Selected text:
········

The 32 bit float formats are just byte order reversed on the two Macintosh platforms. Your just need to change the byte order as your go from Intel to PowerPC.
10 replies

May 5, 2006 11:17 PM in response to Bob Lang1

See the header file MacTypes.h. In it, you will find:

Base floating point types

Float32 32 bit IEEE float: 1 sign bit, 8 exponent bits, 23 fraction bits
Float64 64 bit IEEE float: 1 sign bit, 11 exponent bits, 52 fraction bits
Float80 80 bit MacOS float: 1 sign bit, 15 exponent bits, 1 integer bit, 63 fraction bits
Float96 96 bit 68881 float: 1 sign bit, 15 exponent bits, 16 pad bits, 1 integer bit, 63 fraction bits

May 8, 2006 6:16 AM in response to Bob Lang1

Yes,

It is IEEE format. I move binary files back and forth between PPC, Intel, SUN, SGI, IBM, COMPAQ platforms and run in all those places with C, C++ and fortran with no problems - after correctly rotating the bytes. I have not tested it with Java, but my Java programs run as fast as you would expect and that would be impossible in an emulation mode - the bit pattern must be the same. The only machines that I know of that do not use IEEE are some of the CRAY machines.

········

Stated goal 1:
Please format the listing, everything from its first line down to the line containing "collectors: ex herb. Makino", as a two-column CSV with the columns field and value. Give one row per line of the listing, put each field in quotation marks, and turn any line breaks into spaces.

(Dataset entries)
········

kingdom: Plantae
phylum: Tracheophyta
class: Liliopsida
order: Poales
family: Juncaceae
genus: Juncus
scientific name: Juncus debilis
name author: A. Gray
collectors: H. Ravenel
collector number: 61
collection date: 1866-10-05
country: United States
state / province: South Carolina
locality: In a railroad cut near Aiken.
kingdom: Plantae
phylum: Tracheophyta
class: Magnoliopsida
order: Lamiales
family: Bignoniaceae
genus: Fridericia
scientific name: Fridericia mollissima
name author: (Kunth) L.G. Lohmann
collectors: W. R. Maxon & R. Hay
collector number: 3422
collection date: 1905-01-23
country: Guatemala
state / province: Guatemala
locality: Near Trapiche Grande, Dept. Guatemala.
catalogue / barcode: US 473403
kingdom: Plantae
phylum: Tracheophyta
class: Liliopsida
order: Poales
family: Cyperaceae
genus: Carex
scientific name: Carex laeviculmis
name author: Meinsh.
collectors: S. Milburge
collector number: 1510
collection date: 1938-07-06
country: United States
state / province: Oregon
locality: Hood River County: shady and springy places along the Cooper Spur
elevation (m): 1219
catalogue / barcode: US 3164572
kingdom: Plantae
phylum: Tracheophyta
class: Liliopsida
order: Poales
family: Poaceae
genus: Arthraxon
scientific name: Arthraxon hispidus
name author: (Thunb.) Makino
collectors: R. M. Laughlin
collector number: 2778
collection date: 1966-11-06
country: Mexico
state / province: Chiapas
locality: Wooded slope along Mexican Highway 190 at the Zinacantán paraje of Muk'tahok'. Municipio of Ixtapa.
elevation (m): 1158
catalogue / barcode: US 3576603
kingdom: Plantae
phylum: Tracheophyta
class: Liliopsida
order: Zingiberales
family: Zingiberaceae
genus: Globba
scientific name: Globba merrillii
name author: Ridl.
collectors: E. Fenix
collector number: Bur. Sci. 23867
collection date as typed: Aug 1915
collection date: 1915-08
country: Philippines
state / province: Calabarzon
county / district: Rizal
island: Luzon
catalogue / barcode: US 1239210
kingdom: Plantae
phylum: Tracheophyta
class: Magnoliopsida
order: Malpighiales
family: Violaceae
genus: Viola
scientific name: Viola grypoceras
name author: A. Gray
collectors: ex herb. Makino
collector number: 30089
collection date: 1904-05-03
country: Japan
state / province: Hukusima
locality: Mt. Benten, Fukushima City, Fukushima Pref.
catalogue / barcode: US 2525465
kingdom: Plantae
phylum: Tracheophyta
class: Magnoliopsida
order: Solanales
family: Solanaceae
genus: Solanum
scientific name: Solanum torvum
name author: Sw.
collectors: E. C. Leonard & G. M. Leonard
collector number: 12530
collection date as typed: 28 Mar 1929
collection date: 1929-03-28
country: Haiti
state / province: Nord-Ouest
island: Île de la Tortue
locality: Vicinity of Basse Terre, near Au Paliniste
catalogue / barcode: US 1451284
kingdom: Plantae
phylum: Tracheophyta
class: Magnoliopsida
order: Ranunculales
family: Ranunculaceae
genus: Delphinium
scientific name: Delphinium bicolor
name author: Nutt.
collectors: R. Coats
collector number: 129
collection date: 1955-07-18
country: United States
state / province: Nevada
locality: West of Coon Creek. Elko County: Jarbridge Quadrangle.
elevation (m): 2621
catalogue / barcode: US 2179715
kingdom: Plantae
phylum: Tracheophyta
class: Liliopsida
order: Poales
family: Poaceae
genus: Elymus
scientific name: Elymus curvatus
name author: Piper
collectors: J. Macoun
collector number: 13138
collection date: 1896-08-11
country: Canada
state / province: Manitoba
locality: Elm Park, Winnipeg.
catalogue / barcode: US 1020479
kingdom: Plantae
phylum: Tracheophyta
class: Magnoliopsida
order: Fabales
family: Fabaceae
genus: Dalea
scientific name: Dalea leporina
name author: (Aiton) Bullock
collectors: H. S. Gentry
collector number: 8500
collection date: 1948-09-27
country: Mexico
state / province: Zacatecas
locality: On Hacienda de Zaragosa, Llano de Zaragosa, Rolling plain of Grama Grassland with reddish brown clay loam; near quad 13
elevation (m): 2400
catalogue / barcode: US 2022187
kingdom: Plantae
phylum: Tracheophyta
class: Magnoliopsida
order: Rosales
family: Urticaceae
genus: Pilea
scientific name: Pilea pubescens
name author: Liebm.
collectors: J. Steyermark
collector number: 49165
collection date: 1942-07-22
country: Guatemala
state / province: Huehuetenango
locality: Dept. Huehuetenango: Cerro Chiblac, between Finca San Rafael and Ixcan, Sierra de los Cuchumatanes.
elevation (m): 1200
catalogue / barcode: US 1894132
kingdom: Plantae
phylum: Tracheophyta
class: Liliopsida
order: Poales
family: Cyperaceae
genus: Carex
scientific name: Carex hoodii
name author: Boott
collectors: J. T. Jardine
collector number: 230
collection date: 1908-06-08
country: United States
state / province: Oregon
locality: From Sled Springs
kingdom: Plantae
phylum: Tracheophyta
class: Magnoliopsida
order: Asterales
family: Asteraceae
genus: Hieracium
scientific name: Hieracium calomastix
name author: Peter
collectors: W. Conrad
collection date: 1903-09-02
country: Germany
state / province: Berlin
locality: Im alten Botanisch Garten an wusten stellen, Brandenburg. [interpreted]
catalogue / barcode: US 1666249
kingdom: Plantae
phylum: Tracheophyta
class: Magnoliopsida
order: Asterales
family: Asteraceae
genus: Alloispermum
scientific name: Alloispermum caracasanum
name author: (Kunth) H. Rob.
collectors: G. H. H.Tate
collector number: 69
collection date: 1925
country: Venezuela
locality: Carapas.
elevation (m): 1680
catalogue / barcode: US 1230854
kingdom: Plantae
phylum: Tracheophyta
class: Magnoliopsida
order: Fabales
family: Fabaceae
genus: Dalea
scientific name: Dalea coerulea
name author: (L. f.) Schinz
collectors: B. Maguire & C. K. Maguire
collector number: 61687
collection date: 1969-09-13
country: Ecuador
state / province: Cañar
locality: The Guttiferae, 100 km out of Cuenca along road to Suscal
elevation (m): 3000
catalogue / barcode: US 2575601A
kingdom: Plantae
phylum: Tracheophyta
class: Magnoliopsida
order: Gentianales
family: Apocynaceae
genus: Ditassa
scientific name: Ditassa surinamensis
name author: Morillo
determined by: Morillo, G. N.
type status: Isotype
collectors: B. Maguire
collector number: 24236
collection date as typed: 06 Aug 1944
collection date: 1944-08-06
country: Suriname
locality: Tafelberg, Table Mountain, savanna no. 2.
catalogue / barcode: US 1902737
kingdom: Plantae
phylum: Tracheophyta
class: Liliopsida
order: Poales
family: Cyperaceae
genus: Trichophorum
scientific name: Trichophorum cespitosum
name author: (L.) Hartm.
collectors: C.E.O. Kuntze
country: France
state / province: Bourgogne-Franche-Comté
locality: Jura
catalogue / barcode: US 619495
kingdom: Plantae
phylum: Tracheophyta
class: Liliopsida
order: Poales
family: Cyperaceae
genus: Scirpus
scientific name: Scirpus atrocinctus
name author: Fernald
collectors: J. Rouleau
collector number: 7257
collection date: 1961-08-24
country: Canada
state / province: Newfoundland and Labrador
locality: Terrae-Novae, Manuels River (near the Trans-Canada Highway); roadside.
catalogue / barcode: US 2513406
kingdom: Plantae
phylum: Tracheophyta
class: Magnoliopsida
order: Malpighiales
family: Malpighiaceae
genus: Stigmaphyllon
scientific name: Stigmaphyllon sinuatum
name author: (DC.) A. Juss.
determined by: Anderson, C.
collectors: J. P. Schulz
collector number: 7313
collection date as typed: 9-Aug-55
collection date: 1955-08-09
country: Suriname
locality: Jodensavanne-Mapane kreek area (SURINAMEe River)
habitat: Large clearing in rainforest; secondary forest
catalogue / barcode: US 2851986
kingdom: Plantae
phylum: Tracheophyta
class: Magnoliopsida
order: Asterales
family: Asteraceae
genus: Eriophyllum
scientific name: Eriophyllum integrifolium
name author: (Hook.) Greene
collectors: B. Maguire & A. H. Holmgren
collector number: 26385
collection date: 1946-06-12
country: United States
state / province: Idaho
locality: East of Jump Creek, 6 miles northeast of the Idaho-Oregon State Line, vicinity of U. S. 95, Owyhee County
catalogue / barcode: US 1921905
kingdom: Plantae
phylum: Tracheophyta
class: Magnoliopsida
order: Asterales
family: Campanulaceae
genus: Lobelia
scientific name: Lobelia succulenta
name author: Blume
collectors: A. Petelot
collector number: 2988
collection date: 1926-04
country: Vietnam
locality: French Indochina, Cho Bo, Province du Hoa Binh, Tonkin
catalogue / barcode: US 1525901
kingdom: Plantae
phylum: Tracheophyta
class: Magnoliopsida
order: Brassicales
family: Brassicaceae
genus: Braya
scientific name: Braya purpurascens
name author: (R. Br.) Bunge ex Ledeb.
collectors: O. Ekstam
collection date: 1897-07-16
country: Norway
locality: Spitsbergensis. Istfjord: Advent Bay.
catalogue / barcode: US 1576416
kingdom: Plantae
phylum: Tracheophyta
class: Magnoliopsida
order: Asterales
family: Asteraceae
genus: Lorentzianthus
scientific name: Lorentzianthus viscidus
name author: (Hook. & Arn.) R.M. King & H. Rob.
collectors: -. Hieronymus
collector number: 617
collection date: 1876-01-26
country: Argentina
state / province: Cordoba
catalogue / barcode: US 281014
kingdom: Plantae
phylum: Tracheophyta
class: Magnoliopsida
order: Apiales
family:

········

Stated goal 2:
In the thread on float formats, how many exponent bits does Float64 have?

Right answer 1:
field,value
"kingdom:","Plantae"
"phylum:","Tracheophyta"
"class:","Liliopsida"
"order:","Poales"
"family:","Juncaceae"
"genus:","Juncus"
"scientific name:","Juncus debilis"
"name author:","A. Gray"
"collectors:","H. Ravenel"
"collector number:","61"
"collection date:","1866-10-05"
"country:","United States"
"state / province:","South Carolina"
"locality:","In a railroad cut near Aiken."
"kingdom:","Plantae"
"phylum:","Tracheophyta"
"class:","Magnoliopsida"
"order:","Lamiales"
"family:","Bignoniaceae"
"genus:","Fridericia"
"scientific name:","Fridericia mollissima"
"name author:","(Kunth) L.G. Lohmann"
"collectors:","W. R. Maxon & R. Hay"
"collector number:","3422"
"collection date:","1905-01-23"
"country:","Guatemala"
"state / province:","Guatemala"
"locality:","Near Trapiche Grande, Dept. Guatemala."
"catalogue / barcode:","US 473403"
"kingdom:","Plantae"
"phylum:","Tracheophyta"
"class:","Liliopsida"
"order:","Poales"
"family:","Cyperaceae"
"genus:","Carex"
"scientific name:","Carex laeviculmis"
"name author:","Meinsh."
"collectors:","S. Milburge"
"collector number:","1510"
"collection date:","1938-07-06"
"country:","United States"
"state / province:","Oregon"
"locality:","Hood River County: shady and springy places along the Cooper Spur"
"elevation (m):","1219"
"catalogue / barcode:","US 3164572"
"kingdom:","Plantae"
"phylum:","Tracheophyta"
"class:","Liliopsida"
"order:","Poales"
"family:","Poaceae"
"genus:","Arthraxon"
"scientific name:","Arthraxon hispidus"
"name author:","(Thunb.) Makino"
"collectors:","R. M. Laughlin"
"collector number:","2778"
"collection date:","1966-11-06"
"country:","Mexico"
"state / province:","Chiapas"
"locality:","Wooded slope along Mexican Highway 190 at the Zinacantán paraje of Muk'tahok'. Municipio of Ixtapa."
"elevation (m):","1158"
"catalogue / barcode:","US 3576603"
"kingdom:","Plantae"
"phylum:","Tracheophyta"
"class:","Liliopsida"
"order:","Zingiberales"
"family:","Zingiberaceae"
"genus:","Globba"
"scientific name:","Globba merrillii"
"name author:","Ridl."
"collectors:","E. Fenix"
"collector number:","Bur. Sci. 23867"
"collection date as typed:","Aug 1915"
"collection date:","1915-08"
"country:","Philippines"
"state / province:","Calabarzon"
"county / district:","Rizal"
"island:","Luzon"
"catalogue / barcode:","US 1239210"
"kingdom:","Plantae"
"phylum:","Tracheophyta"
"class:","Magnoliopsida"
"order:","Malpighiales"
"family:","Violaceae"
"genus:","Viola"
"scientific name:","Viola grypoceras"
"name author:","A. Gray"
"collectors:","ex herb. Makino"

Right answer 2:
11 exponent bits.